### Task requirements
What you give back should match the records word for word.

### Given data
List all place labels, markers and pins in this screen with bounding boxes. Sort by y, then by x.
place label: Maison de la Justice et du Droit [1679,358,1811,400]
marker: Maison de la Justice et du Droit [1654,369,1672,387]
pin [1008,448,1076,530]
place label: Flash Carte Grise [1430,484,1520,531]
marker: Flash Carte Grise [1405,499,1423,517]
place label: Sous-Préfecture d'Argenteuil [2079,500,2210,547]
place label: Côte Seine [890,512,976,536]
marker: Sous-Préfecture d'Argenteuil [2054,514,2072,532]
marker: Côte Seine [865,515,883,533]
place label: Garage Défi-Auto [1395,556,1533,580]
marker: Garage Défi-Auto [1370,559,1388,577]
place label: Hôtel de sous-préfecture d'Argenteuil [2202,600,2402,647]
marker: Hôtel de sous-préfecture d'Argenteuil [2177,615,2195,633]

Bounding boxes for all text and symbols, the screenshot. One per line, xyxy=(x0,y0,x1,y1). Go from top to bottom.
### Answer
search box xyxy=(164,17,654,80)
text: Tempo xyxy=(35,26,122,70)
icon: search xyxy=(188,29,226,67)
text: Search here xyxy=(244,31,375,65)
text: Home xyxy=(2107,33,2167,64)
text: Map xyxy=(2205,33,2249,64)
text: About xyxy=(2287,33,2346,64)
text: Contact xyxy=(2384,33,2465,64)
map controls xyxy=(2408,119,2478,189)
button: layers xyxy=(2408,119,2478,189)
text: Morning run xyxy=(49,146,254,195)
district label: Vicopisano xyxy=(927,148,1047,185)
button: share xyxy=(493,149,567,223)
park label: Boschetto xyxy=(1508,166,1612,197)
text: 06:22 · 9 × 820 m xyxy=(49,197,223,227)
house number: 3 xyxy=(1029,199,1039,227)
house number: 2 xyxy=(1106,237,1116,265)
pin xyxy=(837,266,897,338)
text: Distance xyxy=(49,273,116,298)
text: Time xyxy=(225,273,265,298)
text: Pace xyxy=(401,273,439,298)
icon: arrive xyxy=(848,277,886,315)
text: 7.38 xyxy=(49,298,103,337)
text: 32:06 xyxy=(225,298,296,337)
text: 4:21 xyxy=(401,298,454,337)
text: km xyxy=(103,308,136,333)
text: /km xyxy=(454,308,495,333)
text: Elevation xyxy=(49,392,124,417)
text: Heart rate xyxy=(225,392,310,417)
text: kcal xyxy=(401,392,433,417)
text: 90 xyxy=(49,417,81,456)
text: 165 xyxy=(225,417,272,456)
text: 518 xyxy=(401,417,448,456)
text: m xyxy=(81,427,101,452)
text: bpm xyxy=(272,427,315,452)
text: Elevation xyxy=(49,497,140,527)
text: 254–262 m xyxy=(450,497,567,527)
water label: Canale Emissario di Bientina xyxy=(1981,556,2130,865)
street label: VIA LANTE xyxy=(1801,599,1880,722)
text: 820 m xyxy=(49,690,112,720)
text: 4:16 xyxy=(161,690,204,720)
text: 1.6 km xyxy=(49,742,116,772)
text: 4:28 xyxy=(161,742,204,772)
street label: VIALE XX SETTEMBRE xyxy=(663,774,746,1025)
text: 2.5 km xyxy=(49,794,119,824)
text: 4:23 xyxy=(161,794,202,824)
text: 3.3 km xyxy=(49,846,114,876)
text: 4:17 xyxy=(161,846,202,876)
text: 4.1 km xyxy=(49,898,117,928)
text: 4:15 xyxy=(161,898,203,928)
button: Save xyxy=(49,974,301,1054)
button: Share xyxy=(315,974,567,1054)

### Response
List all place labels, markers and pins in this screen with bounding boxes. Sort by y, then by x.
place label: Maison de la Justice et du Droit [1679,358,1811,400]
marker: Maison de la Justice et du Droit [1654,369,1672,387]
pin [1008,448,1076,530]
place label: Flash Carte Grise [1430,484,1520,531]
marker: Flash Carte Grise [1405,499,1423,517]
place label: Sous-Préfecture d'Argenteuil [2079,500,2210,547]
place label: Côte Seine [890,512,976,536]
marker: Sous-Préfecture d'Argenteuil [2054,514,2072,532]
marker: Côte Seine [865,515,883,533]
place label: Garage Défi-Auto [1395,556,1533,580]
marker: Garage Défi-Auto [1370,559,1388,577]
place label: Hôtel de sous-préfecture d'Argenteuil [2202,600,2402,647]
marker: Hôtel de sous-préfecture d'Argenteuil [2177,615,2195,633]

Bounding boxes for all text and symbols, the screenshot. One per line, xyxy=(x0,y0,x1,y1). Go from top to bottom.
### Answer
search box xyxy=(164,17,654,80)
text: Tempo xyxy=(35,26,122,70)
icon: search xyxy=(188,29,226,67)
text: Search here xyxy=(244,31,375,65)
text: Home xyxy=(2107,33,2167,64)
text: Map xyxy=(2205,33,2249,64)
text: About xyxy=(2287,33,2346,64)
text: Contact xyxy=(2384,33,2465,64)
map controls xyxy=(2408,119,2478,189)
button: layers xyxy=(2408,119,2478,189)
text: Morning run xyxy=(49,146,254,195)
district label: Vicopisano xyxy=(927,148,1047,185)
button: share xyxy=(493,149,567,223)
park label: Boschetto xyxy=(1508,166,1612,197)
text: 06:22 · 9 × 820 m xyxy=(49,197,223,227)
house number: 3 xyxy=(1029,199,1039,227)
house number: 2 xyxy=(1106,237,1116,265)
pin xyxy=(837,266,897,338)
text: Distance xyxy=(49,273,116,298)
text: Time xyxy=(225,273,265,298)
text: Pace xyxy=(401,273,439,298)
icon: arrive xyxy=(848,277,886,315)
text: 7.38 xyxy=(49,298,103,337)
text: 32:06 xyxy=(225,298,296,337)
text: 4:21 xyxy=(401,298,454,337)
text: km xyxy=(103,308,136,333)
text: /km xyxy=(454,308,495,333)
text: Elevation xyxy=(49,392,124,417)
text: Heart rate xyxy=(225,392,310,417)
text: kcal xyxy=(401,392,433,417)
text: 90 xyxy=(49,417,81,456)
text: 165 xyxy=(225,417,272,456)
text: 518 xyxy=(401,417,448,456)
text: m xyxy=(81,427,101,452)
text: bpm xyxy=(272,427,315,452)
text: Elevation xyxy=(49,497,140,527)
text: 254–262 m xyxy=(450,497,567,527)
water label: Canale Emissario di Bientina xyxy=(1981,556,2130,865)
street label: VIA LANTE xyxy=(1801,599,1880,722)
text: 820 m xyxy=(49,690,112,720)
text: 4:16 xyxy=(161,690,204,720)
text: 1.6 km xyxy=(49,742,116,772)
text: 4:28 xyxy=(161,742,204,772)
street label: VIALE XX SETTEMBRE xyxy=(663,774,746,1025)
text: 2.5 km xyxy=(49,794,119,824)
text: 4:23 xyxy=(161,794,202,824)
text: 3.3 km xyxy=(49,846,114,876)
text: 4:17 xyxy=(161,846,202,876)
text: 4.1 km xyxy=(49,898,117,928)
text: 4:15 xyxy=(161,898,203,928)
button: Save xyxy=(49,974,301,1054)
button: Share xyxy=(315,974,567,1054)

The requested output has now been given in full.